We could try to work out these values using trial and improvement. However, there is a trick we can use to find three consecutive integers that multiply to give a number. We begin by taking the cube root of that number. The cube root of 504 is 7.958 and so on. Well, how does this help us? This is not an integer. What we can do is take the integers on either side of this number. In this case, these are seven and eight. We can now divide our number, in this case 504, by the two integers. 504 divided by seven is equal to 72. Therefore, seven multiplied by 72 is 504. We now divide 72 by the second integer eight. 72 divided by eight is equal to nine. Therefore, eight multiplied by nine is 72.

We have now written 504 as the product of three consecutive integers. These integers are seven, eight, and nine, which correspond to 𝑛 minus two, 𝑛 minus one, and 𝑛, respectively. Our value of 𝑛 is nine. If 𝑛P𝑟 equals 504 and 𝑟 factorial is six, 𝑟 equals three and 𝑛 equals nine. There are slightly different methods we could’ve used to calculate 𝑟 and then calculate 𝑛. Let’s firstly go back to the fact that we know that 𝑟 factorial is equal to six.

When trying to find an unknown integer given its factorial, we can divide by consecutive positive integers. This means that we begin by dividing our number six by one. This is equal to six. We then divide by the next positive integer two. Six divided by two is equal to three. We then divide by the next positive integer three, and three divided by three is equal to one. As six divided by one divided by two divided by three is equal to one, then six is also equal to three multiplied by two multiplied by one. We have once again proved that three factorial is equal to six. Therefore, 𝑟 equals three.

When we got to the stage that 𝑛 multiplied by 𝑛 minus one multiplied by 𝑛 minus two was equal to 504, we could’ve used our knowledge of prime factors to try and rearrange them into consecutive integers. 504 is equal to two multiplied by 252. 252 is equal to two multiplied by 126. Repeating this process by dividing by prime numbers, we can write 504 as a product of its prime factors. 504 is equal to two multiplied by two multiplied by two multiplied by seven multiplied by three multiplied by three. This can be rewritten as two cubed multiplied by seven multiplied by three squared. Two cubed is equal to eight, and three squared is equal to nine.
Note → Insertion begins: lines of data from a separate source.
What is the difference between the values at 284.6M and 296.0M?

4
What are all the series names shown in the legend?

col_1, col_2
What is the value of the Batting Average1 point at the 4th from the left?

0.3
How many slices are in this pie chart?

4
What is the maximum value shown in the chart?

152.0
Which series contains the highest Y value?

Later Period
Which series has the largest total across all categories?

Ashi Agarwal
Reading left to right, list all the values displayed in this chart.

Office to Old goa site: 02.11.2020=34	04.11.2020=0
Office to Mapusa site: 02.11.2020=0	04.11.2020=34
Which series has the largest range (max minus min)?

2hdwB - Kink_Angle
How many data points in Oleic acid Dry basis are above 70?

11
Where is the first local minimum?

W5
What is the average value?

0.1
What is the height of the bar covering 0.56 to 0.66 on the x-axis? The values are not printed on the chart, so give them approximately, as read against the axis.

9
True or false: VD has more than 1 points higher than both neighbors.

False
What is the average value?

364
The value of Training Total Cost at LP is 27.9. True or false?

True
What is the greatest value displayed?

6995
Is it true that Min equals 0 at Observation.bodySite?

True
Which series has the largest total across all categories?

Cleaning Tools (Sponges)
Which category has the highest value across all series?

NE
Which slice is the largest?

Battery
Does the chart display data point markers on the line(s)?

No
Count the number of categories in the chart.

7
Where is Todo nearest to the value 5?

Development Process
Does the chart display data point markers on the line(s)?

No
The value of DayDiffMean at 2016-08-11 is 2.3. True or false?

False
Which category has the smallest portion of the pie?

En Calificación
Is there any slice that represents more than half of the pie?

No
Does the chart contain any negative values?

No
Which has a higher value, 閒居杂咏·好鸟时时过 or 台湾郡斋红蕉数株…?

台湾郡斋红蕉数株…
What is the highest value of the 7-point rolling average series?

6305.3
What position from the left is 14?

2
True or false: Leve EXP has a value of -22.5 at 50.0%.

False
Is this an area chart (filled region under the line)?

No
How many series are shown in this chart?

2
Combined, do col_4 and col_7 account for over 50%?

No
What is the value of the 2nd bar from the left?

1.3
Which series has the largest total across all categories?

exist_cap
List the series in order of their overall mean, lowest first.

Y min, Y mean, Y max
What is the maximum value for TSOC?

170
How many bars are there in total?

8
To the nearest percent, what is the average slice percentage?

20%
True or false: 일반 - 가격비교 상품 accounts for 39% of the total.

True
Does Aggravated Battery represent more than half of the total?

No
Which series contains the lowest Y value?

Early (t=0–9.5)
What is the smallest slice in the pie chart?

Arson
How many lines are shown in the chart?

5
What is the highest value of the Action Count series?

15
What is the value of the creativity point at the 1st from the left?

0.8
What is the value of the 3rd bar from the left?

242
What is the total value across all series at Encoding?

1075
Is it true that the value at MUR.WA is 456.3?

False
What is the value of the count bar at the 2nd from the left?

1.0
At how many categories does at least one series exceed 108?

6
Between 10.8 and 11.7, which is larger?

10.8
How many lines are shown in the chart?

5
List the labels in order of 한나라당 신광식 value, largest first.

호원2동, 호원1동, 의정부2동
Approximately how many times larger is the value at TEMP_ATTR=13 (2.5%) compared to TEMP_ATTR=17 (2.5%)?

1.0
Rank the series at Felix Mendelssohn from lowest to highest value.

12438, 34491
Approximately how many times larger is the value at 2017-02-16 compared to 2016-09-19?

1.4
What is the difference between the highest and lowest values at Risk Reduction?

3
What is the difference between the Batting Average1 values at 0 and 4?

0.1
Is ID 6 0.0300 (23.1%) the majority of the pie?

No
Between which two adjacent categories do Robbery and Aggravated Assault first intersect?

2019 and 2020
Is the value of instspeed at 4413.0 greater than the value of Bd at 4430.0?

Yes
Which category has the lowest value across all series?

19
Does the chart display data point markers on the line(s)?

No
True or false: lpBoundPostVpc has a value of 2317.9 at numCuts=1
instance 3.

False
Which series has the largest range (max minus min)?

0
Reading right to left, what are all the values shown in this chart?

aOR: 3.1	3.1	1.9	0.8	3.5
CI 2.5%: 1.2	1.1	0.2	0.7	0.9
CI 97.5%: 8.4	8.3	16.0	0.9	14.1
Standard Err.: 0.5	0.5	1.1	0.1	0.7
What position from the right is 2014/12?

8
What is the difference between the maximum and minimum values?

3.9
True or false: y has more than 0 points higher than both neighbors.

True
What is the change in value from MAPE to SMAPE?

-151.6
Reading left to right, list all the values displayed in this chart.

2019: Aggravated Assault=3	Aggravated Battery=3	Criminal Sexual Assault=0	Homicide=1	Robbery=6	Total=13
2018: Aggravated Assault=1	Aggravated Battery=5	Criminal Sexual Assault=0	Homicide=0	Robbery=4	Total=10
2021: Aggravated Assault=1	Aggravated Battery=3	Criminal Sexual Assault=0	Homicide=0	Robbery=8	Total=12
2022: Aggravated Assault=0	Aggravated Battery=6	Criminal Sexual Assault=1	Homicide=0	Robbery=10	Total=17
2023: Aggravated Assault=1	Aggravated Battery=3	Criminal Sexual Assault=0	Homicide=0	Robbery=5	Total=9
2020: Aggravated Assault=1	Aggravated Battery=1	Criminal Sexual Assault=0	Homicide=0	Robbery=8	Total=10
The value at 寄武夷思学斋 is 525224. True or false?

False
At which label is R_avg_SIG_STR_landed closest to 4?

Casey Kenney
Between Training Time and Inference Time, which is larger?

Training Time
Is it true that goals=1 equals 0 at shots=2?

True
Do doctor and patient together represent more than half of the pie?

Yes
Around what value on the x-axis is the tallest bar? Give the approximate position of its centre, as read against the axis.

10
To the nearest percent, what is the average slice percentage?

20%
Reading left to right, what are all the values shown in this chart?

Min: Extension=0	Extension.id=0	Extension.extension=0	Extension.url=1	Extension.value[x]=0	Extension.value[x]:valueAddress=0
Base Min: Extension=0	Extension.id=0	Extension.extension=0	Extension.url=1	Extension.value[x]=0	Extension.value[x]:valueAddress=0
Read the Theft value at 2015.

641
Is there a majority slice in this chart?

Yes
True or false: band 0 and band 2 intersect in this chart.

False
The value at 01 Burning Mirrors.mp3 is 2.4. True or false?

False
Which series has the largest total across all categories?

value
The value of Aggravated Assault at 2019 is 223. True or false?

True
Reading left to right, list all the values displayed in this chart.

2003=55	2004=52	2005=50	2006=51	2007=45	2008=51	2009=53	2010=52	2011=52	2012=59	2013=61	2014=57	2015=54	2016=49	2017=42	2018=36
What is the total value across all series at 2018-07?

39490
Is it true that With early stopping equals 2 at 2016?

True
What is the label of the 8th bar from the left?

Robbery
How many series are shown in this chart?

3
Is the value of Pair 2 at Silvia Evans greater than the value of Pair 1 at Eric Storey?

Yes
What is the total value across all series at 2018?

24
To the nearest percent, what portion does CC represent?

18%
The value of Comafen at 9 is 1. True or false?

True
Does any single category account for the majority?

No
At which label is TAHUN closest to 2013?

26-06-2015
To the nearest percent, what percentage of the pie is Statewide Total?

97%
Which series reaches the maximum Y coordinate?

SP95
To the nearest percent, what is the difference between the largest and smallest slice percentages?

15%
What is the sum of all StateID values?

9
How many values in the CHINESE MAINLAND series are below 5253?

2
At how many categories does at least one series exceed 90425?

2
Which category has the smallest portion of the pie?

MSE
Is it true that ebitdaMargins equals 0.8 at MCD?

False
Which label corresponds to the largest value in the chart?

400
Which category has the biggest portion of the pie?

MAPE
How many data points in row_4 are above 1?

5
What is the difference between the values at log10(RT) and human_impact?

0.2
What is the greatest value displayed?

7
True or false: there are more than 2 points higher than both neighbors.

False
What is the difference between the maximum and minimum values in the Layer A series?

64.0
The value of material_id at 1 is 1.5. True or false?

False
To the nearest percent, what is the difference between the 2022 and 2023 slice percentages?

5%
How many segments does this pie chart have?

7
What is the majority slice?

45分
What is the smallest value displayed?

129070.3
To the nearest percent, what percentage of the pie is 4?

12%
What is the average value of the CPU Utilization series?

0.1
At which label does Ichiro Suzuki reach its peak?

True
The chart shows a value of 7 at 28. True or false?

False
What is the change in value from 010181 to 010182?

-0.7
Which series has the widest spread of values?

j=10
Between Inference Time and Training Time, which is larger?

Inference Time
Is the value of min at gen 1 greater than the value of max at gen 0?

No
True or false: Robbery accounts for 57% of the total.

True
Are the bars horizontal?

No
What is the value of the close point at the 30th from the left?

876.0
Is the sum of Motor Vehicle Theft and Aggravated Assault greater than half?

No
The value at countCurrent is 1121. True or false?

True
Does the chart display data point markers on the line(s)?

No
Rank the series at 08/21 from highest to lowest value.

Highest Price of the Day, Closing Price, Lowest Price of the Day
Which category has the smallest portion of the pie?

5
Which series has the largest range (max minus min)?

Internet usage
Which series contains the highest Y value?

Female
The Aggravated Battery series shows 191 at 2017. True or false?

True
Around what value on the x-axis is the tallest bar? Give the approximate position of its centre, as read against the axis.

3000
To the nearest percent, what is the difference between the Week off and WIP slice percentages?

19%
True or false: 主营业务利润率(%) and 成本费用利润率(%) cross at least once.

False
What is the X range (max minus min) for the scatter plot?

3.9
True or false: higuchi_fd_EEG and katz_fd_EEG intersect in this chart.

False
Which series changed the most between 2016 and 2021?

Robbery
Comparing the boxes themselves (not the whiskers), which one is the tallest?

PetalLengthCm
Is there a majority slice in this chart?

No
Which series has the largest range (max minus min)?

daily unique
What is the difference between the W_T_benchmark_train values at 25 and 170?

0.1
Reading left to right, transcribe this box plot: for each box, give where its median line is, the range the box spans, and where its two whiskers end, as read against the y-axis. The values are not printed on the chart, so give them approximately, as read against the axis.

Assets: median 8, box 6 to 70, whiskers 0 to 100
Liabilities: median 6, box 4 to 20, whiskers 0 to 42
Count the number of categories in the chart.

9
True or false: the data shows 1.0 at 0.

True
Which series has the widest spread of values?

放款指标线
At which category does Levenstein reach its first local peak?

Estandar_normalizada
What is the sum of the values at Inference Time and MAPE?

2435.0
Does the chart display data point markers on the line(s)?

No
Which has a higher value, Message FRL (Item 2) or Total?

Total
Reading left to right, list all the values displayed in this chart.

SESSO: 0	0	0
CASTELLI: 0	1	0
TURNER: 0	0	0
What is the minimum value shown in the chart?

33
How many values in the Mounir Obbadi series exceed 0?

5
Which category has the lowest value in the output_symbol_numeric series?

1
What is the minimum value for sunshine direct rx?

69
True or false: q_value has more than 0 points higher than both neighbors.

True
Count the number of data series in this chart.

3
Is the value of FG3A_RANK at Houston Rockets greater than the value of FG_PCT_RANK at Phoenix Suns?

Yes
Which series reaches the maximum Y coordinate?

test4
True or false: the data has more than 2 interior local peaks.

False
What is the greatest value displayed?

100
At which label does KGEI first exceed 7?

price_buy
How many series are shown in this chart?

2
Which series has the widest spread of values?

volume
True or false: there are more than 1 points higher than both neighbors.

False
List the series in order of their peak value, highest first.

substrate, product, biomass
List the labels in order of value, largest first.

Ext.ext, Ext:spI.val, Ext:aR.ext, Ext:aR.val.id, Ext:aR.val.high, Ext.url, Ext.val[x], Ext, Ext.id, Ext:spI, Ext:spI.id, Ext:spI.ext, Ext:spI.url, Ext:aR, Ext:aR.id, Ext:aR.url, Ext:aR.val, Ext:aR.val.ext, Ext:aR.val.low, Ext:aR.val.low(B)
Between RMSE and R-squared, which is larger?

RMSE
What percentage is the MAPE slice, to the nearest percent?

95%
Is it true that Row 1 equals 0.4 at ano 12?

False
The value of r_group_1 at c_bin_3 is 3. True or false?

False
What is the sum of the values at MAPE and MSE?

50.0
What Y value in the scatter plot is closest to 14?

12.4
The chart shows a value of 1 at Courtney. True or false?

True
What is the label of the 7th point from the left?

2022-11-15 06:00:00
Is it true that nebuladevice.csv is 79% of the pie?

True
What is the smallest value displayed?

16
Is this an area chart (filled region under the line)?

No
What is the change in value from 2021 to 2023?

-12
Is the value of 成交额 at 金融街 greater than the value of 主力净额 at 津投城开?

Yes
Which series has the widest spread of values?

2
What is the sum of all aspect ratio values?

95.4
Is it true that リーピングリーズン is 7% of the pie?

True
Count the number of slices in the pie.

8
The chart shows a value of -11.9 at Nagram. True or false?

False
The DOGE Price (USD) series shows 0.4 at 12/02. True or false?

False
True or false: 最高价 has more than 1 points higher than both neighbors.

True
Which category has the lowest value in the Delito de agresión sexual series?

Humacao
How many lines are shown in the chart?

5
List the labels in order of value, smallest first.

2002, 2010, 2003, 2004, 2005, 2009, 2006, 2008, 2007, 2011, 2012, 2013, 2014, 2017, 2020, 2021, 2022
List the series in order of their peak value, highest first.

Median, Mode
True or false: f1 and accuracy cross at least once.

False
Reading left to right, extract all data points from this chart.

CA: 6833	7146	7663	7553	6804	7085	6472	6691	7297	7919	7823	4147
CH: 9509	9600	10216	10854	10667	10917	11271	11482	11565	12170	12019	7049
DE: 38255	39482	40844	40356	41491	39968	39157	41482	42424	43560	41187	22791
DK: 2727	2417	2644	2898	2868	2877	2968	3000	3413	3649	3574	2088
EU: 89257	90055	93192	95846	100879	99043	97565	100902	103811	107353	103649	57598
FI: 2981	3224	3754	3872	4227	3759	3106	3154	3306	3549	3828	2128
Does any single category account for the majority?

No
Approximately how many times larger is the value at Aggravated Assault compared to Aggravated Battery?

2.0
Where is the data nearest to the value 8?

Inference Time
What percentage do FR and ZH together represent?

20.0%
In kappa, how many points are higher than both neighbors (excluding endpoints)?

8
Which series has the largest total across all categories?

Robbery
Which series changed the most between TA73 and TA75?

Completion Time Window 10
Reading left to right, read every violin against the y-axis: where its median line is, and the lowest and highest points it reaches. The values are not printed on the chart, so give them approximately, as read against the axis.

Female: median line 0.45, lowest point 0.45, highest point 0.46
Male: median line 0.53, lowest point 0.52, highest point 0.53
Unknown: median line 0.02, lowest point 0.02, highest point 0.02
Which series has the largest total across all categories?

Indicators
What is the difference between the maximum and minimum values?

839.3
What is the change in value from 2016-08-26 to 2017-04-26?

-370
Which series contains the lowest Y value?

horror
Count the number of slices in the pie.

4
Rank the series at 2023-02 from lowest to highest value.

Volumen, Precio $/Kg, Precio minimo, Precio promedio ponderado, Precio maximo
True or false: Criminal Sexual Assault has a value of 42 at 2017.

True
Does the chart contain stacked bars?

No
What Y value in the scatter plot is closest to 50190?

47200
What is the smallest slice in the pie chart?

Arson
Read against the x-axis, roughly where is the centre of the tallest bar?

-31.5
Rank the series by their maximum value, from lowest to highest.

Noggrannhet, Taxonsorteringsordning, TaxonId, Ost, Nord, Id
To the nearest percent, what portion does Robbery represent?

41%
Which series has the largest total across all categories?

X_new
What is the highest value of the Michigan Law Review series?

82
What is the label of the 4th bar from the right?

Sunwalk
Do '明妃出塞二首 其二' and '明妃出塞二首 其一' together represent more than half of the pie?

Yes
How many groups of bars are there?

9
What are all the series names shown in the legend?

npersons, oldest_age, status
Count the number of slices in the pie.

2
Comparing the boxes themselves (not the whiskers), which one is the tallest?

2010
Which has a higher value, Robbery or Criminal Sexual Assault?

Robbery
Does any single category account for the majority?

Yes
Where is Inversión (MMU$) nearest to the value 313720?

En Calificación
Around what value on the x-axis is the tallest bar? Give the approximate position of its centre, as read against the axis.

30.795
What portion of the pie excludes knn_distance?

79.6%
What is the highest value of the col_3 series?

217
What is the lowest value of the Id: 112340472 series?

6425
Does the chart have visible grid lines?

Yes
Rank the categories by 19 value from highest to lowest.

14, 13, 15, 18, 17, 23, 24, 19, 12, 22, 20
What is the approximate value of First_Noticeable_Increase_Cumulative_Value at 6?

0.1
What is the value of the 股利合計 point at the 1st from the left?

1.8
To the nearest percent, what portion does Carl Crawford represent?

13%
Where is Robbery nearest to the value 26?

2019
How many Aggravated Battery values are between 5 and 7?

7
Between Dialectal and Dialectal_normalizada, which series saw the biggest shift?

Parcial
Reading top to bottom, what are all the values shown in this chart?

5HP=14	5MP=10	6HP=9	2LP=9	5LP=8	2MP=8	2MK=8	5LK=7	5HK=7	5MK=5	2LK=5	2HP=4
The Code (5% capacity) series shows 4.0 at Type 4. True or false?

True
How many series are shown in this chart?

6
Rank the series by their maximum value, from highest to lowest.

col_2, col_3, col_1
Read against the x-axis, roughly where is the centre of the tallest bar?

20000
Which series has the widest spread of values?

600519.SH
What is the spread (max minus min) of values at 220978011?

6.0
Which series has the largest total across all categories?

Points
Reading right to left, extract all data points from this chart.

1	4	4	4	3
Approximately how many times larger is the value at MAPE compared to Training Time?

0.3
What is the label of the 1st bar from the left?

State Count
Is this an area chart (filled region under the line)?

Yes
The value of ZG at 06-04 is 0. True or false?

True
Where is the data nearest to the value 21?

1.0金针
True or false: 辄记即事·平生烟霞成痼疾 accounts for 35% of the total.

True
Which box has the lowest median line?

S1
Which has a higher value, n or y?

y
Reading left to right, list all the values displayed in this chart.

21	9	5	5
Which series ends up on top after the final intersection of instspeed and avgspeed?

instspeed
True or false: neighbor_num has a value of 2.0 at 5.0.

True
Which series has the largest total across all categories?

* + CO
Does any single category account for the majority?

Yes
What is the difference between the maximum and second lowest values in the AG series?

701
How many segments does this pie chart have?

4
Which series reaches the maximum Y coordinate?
Once again, we have three consecutive integers seven, eight, and nine such that seven is equal to 𝑛 minus two, eight is equal to 𝑛 minus one, and nine is equal to 𝑛.

We will now summarize the key points from this video. The factorial of a positive integer 𝑛 is defined as the product of all positive integers less than or equal to 𝑛. The key property of the factorial is that 𝑛 factorial is equal to 𝑛 multiplied by 𝑛 minus one factorial. We can use this to simplify expressions using factorials and also solve factorial equations. When trying to find an unknown integer given its factorial, we divide by consecutive positive integers until we reach an answer of one. Finally, we saw that the number of permutations of size 𝑟 taken from a set of size 𝑛 is given by 𝑛P𝑟 is equal to 𝑛 factorial divided by 𝑛 minus 𝑟 factorial.